*** Opening Supplied material ***
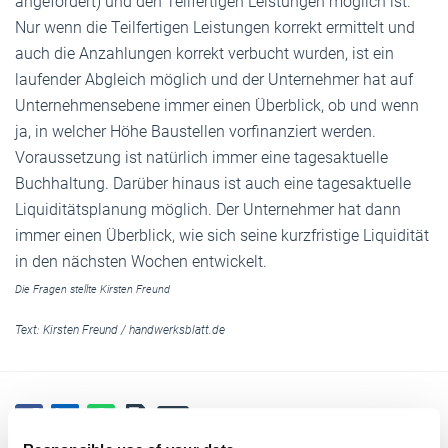
angefordert) und den Teilfertigen Leistungen möglich ist.
Nur wenn die Teilfertigen Leistungen korrekt ermittelt und
auch die Anzahlungen korrekt verbucht wurden, ist ein
laufender Abgleich möglich und der Unternehmer hat auf
Unternehmensebene immer einen Überblick, ob und wenn
ja, in welcher Höhe Baustellen vorfinanziert werden.
Voraussetzung ist natürlich immer eine tagesaktuelle
Buchhaltung. Darüber hinaus ist auch eine tagesaktuelle
Liquiditätsplanung möglich. Der Unternehmer hat dann
immer einen Überblick, wie sich seine kurzfristige Liquidität
in den ­nächsten Wochen entwickelt.
Die Fragen stellte Kirsten Freund
Text:
Kirsten Freund
/
handwerksblatt.de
*** Closing Supplied material ***
Aim of the exercise: The answer must be an exact copy of every record above, minus the pictures.

Written response:
angefordert) und den Teilfertigen Leistungen möglich ist.
Nur wenn die Teilfertigen Leistungen korrekt ermittelt und
auch die Anzahlungen korrekt verbucht wurden, ist ein
laufender Abgleich möglich und der Unternehmer hat auf
Unternehmensebene immer einen Überblick, ob und wenn
ja, in welcher Höhe Baustellen vorfinanziert werden.
Voraussetzung ist natürlich immer eine tagesaktuelle
Buchhaltung. Darüber hinaus ist auch eine tagesaktuelle
Liquiditätsplanung möglich. Der Unternehmer hat dann
immer einen Überblick, wie sich seine kurzfristige Liquidität
in den ­nächsten Wochen entwickelt.
Die Fragen stellte Kirsten Freund
Text:
Kirsten Freund
/
handwerksblatt.de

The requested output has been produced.